Заменившее туземную мишлу дистиллированное гуаро — отвратительное пойло, сохраняющее вкус спирта- сырца, танина и сивушного масла. Человек вдребезги пьян с полулитра, но по сравнению с мишлу гуаро значительно чище. Я подумал, что здешние парни, вероятно, никогда не слыхивали о напитке своих предков, и снова окликнул Хорхе:
– Думаю, эта штука куда лучше мишлу. Не так ли. Хорхе?
Отовсюду из темноты послышались шум и споры, крики за и против.
– Вы правы, сэр… — отозвался Хорхе. — Она покрепче и не такая вонючая. — Он стукнул по бидону и прибавил: — А теперь пошли…
И все трое двинулись вперед, окруженные неясным светом фонаря. Бидон тяжело раскачивался на палке, а Хорхе низким голосом, растягивая испанские гласные, говорил:
– El gu–а-а–аrо. El alivo de los hom-bres [47] .
Утешение в жизни человеческой!
Глава пятая
ЧЕРНОЕ ВЗМОРЬЕ
Моя встреча с миссис Ибаррой произошла на Черном взморье — длинной, унылой, заваленной плавником полосе побережья, тянущейся от Тортугеро до Парисмины. Редко встретишь кого-нибудь на здешнем побережье. И может быть, поэтому встреча с миссис Ибаррой явилась для меня более достопримечательной, чем она была на самом деле. Впрочем, судить об этом вы сможете, когда ознакомитесь с обстоятельствами.
47
Гуаро – утешение людей ( исп.).
Я искал места кладки яиц кожистых черепах. Пройдя пять миль, я не увидел ни единого свежего следа, по которому можно было отличить биссу от зеленой черепахи. Да и следов зеленых было маловато. Кое–где виднелись следы единичных выползших на берег черепах — авангарда огромного, на этот раз сильно запаздывающего стада, которое жители побережья называют «флотом».

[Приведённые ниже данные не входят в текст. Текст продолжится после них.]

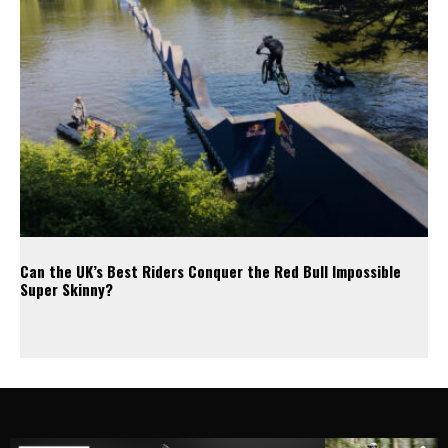
Can the UK’s Best Riders Conquer the Red Bull Impossible
Super Skinny?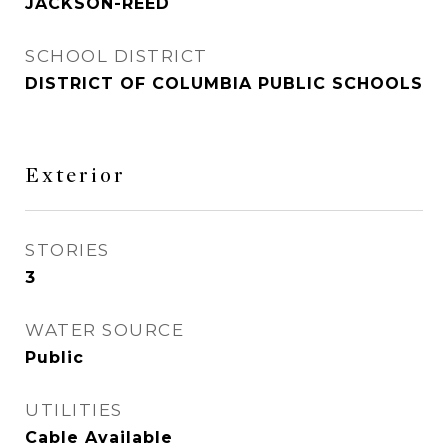
JACKSON-REED
SCHOOL DISTRICT
DISTRICT OF COLUMBIA PUBLIC SCHOOLS
Exterior
STORIES
3
WATER SOURCE
Public
UTILITIES
Cable Available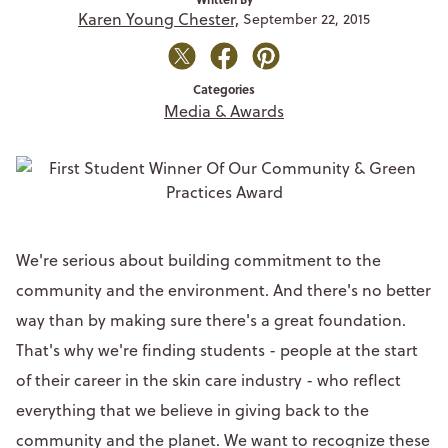
Karen Young Chester,
September 22, 2015
Categories
Media & Awards
We're serious about building commitment to the
community and the environment. And there's no better
way than by making sure there's a great foundation.
That's why we're finding students - people at the start
of their career in the skin care industry - who reflect
everything that we believe in giving back to the
community and the planet. We want to recognize these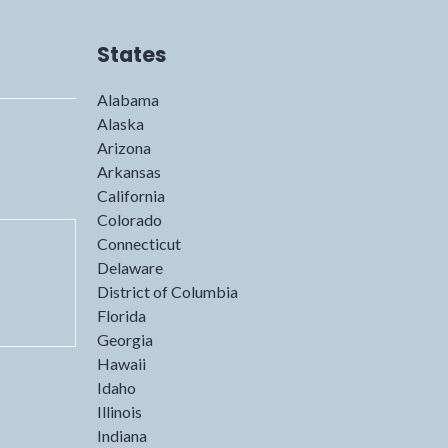
States
Alabama
Alaska
Arizona
Arkansas
California
Colorado
Connecticut
Delaware
District of Columbia
Florida
Georgia
Hawaii
Idaho
Illinois
Indiana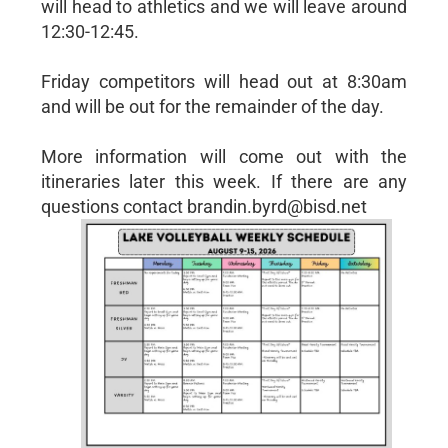
will head to athletics and we will leave around
12:30-12:45.
Friday competitors will head out at 8:30am
and will be out for the remainder of the day.
More information will come out with the
itineraries later this week. If there are any
questions contact brandin.byrd@bisd.net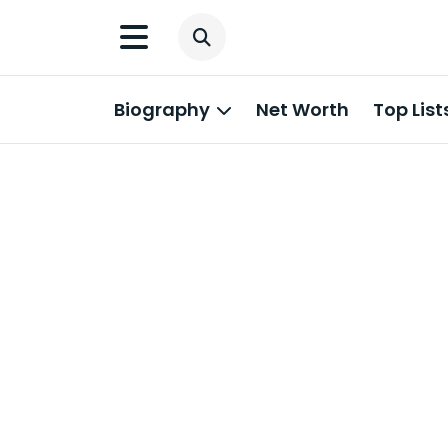
Biography
Net Worth
Top List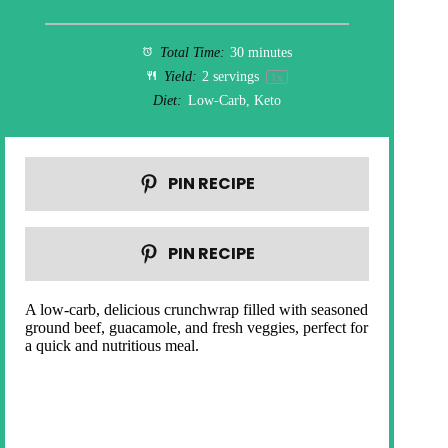
Total Time:
30 minutes
Yield:
2
servings
1
x
Diet:
Low-Carb, Keto
PIN RECIPE
PIN RECIPE
A low-carb, delicious crunchwrap filled with seasoned
ground beef, guacamole, and fresh veggies, perfect for
a quick and nutritious meal.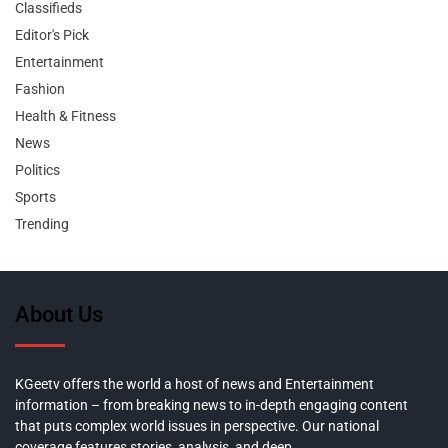
Classifieds
Editor's Pick
Entertainment
Fashion
Health & Fitness
News
Politics
Sports
Trending
About Us
KGeetv offers the world a host of news and Entertainment
information – from breaking news to in-depth engaging content
that puts complex world issues in perspective. Our national
coverage features stories, analysis, and deep,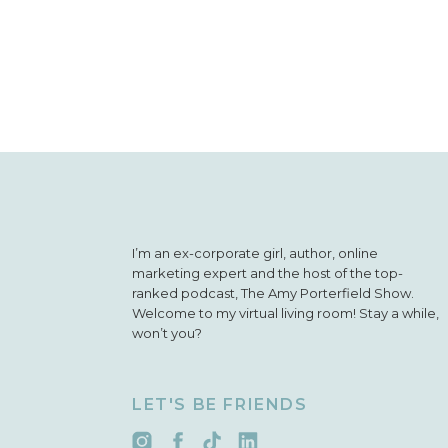
I’m an ex-corporate girl, author, online
marketing expert and the host of the top-
ranked podcast, The Amy Porterfield Show.
Welcome to my virtual living room! Stay a while,
won’t you?
LET'S BE FRIENDS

Была почти середина жаркого безоблачного дня, и дувший с суши ветер целиком подавлял морской пассат.
В двух милях отсюда я повстречался с собаками из Сикирреса — стаями одичавших дворняг, на которых два дня назад с самолета указал мне Пако. Ежегодно в мае — июне собаки из Сикирреса и других городов, расположенных вдоль проложенной в глубине страны железной дороги, повинуясь неведомому зову, совершают тридцатимильный переход через джунгли, болота и мангровые топи, чтобы встретить «флот» и в течение сезона кладки вдосталь наесться черепашьих яиц. В стае было восемь голодных и озлобленных собак. Сначала они бежали передо мной и тявкали, словно я был виновником того, что черепашье стадо опаздывает; затем бросились к низким дюнам и исчезли среди кокосовых пальм. Кроме собак да кое–где ползавших в песке крабов, я не увидел на берегу ни единого живого существа.